__Excerpt__:
################

Units of reported parameters must be explicitly stated in the data file and in the documentation. SI units are preferable, but each discipline may have its own commonly used units of measure. Units standards are available, for example, the CF Conventions and Metadata and Meteorology and Micrometeorology Data Submission Guidelines. .

Parameter format

Choose a format for each parameter and use that format consistently throughout the data set. Explain formats in the documentation.

Dates

yyyy-mm-dd or yyyymmdd
January 2, 1997 is 1997-01-02.
The hyphens can be omitted if compactness is more important than human readability, for example 19970102.
If only the month or only the year is of interest use 1995-02 or 1995

Based on ISO 8601:2004 (Wikipedia).

Time

Use 24-hour notation (13:30 instead of 1:30 p.m. and 04:30 instead of 4:30 a.m.)
Report both local time and Coordinated Universal Time (UTC).
Include local time zone in a separate field. Standard time is preferred.
Be sure to define the local time in the documentation.

Based on ISO 8601:2004 (Wikipedia).

View a webinar on

Spatial coordinates

Report in decimal degrees (≥4 decimal places). Provide south latitude and west longitude recorded as negative values, e.g., 80 30' 00" W longitude is -80.5000. All location information in a data set should use the same coordinate system, including coordinate type, datum, and spheroid. Document all of these characteristics (e.g., Lat/Long decimal degrees, NAD83 (North American Datum of 1983), WGRS84 (World Geographic Reference System of 1984)). The ORNL DAAC provides a tool to convert into decimal degrees.

Elevation

Provide elevation in meters. Include vertical datum used, e.g. North American Vertical Datum 1988 (NAVD 1988) or Australian Height Datum (AHD).

Coded fields

Standardized lists of predefined values from which the data provider may choose are useful. Two good examples are U.S. state abbreviations and postal zip codes. Data collectors may establish their own coded fields with defined values to be consistently used across several data files. Be aware of, and document, any changes in the coding scheme, particularly for externally defined coding schemes. Postal codes, as an example, can change somewhat over time.

Flags

A separate field may be used for quality considerations, reasons for missing values, or indicating replicated samples. Codes should be consistent across parameters and data files. Definitions of flag codes should be included in the data set documentation.

Missing values

Use consistent missing value notations throughout your data set.

################

(Transcribed page text)
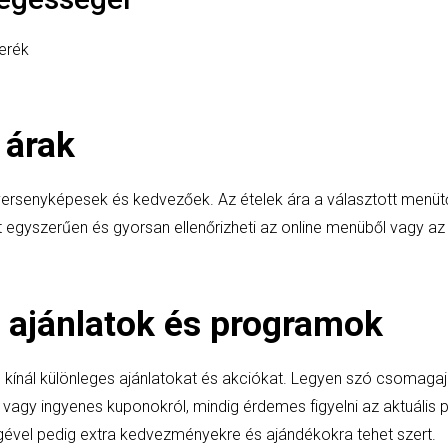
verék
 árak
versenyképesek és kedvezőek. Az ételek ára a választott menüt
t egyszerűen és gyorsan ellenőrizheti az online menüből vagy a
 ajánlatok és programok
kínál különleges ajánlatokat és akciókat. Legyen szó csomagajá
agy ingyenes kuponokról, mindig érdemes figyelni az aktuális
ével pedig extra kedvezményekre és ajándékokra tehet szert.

################

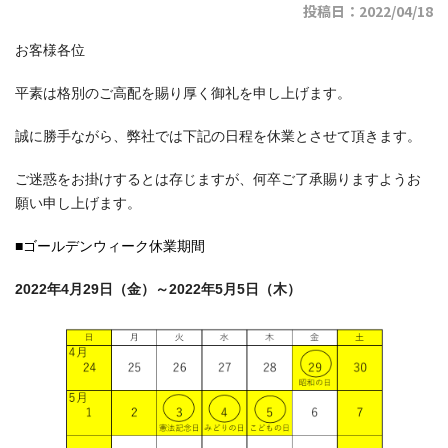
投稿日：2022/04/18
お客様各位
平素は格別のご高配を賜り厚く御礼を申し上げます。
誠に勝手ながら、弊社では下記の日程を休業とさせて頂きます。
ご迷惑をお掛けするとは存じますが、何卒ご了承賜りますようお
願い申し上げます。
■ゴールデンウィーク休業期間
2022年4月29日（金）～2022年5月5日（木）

################

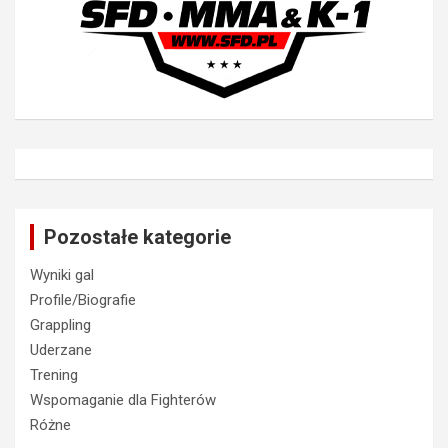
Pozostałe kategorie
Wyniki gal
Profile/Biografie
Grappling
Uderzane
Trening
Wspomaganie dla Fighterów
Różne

################

__Work instruction__:
Answer these questions from the data formatting guidelines:
1. What clock notation should be used for times?
2. In what unit should elevation be given?
3. How should west longitude values be recorded?

__Exercise response__:
1. 24-hour notation.
2. Meters.
3. As negative values.